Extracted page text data
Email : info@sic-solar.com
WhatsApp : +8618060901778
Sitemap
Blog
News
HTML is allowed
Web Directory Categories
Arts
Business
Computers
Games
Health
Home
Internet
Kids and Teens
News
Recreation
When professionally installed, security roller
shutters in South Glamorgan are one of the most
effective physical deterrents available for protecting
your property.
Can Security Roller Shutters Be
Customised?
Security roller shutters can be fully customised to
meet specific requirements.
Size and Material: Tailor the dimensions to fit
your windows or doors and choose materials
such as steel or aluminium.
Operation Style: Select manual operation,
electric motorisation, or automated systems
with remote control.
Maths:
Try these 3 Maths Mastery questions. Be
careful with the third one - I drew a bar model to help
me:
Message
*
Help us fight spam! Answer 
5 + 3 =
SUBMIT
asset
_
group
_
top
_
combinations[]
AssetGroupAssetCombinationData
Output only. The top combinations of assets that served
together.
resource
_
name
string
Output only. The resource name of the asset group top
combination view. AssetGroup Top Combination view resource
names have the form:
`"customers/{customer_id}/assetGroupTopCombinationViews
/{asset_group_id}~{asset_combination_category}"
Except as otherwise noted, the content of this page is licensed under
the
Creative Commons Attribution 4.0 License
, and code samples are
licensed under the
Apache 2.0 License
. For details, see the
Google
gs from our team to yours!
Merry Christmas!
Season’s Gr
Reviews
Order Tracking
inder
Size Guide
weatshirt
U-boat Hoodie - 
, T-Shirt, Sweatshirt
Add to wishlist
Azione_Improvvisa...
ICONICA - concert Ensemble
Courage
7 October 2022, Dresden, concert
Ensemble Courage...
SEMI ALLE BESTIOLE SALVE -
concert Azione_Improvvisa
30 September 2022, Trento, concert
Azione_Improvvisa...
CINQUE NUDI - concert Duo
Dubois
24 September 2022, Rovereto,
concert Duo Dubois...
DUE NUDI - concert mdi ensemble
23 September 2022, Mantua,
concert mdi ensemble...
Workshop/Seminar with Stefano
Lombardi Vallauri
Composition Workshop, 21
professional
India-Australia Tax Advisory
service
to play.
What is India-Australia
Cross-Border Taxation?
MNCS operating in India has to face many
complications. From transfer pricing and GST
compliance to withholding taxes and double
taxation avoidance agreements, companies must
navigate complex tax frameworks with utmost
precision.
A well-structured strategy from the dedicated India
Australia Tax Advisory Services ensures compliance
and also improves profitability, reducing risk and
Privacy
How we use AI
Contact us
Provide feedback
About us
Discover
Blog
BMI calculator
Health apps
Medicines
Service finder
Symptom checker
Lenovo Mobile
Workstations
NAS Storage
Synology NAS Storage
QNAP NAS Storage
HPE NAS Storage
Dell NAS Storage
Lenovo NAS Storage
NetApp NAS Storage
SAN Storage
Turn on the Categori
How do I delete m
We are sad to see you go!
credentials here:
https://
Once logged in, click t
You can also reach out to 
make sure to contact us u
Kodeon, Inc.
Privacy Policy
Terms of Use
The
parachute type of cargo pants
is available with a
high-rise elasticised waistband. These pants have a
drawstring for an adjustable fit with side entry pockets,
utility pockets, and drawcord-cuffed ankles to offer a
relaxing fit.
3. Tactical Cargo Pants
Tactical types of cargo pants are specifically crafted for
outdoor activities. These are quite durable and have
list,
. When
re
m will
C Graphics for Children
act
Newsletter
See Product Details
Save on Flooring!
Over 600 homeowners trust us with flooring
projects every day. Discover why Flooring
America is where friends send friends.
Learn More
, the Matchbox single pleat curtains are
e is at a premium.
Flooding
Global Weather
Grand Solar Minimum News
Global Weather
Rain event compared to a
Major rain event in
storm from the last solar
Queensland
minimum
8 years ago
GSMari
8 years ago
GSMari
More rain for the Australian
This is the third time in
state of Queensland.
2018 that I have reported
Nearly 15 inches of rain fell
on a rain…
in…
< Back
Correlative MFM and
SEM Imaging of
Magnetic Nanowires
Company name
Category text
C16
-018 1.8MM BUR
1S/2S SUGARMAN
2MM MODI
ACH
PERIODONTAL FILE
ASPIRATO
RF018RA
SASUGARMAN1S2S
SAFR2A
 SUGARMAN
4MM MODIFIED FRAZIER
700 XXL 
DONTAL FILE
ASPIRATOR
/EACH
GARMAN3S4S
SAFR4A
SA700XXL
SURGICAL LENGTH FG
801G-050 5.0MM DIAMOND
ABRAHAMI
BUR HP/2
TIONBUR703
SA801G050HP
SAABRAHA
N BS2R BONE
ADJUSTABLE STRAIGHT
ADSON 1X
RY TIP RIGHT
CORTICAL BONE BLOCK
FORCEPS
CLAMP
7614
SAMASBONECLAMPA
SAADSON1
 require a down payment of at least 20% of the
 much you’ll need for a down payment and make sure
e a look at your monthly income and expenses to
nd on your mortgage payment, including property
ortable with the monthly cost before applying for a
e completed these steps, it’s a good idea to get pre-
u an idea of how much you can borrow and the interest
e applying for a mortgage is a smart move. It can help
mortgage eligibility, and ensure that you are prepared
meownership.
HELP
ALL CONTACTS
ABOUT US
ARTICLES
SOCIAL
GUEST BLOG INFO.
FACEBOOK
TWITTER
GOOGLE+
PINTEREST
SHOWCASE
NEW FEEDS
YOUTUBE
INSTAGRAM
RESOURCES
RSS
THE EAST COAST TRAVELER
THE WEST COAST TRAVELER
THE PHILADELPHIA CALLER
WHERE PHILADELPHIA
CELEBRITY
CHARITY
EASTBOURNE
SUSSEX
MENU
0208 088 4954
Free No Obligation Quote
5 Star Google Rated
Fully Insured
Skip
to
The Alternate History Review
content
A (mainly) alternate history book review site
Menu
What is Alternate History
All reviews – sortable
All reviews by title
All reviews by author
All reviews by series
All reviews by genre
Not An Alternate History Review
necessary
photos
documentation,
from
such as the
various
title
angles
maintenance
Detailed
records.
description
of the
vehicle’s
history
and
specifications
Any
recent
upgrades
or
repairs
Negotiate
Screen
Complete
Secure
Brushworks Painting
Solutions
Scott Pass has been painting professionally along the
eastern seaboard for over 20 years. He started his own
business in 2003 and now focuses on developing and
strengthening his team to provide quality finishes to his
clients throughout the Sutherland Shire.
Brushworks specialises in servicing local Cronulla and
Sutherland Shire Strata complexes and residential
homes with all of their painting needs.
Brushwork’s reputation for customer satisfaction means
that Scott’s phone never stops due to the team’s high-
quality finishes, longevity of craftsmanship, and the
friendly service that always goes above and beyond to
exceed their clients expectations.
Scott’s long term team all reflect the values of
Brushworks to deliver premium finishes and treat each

Directive: In the data above, retype exactly and only the lines between the one holding "make sure to contact us u" and the one holding "Nearly 15 inches of rain fell", inclusive.

Your solution:
make sure to contact us u
Kodeon, Inc.
Privacy Policy
Terms of Use
The
parachute type of cargo pants
is available with a
high-rise elasticised waistband. These pants have a
drawstring for an adjustable fit with side entry pockets,
utility pockets, and drawcord-cuffed ankles to offer a
relaxing fit.
3. Tactical Cargo Pants
Tactical types of cargo pants are specifically crafted for
outdoor activities. These are quite durable and have
list,
. When
re
m will
C Graphics for Children
act
Newsletter
See Product Details
Save on Flooring!
Over 600 homeowners trust us with flooring
projects every day. Discover why Flooring
America is where friends send friends.
Learn More
, the Matchbox single pleat curtains are
e is at a premium.
Flooding
Global Weather
Grand Solar Minimum News
Global Weather
Rain event compared to a
Major rain event in
storm from the last solar
Queensland
minimum
8 years ago
GSMari
8 years ago
GSMari
More rain for the Australian
This is the third time in
state of Queensland.
2018 that I have reported
Nearly 15 inches of rain fell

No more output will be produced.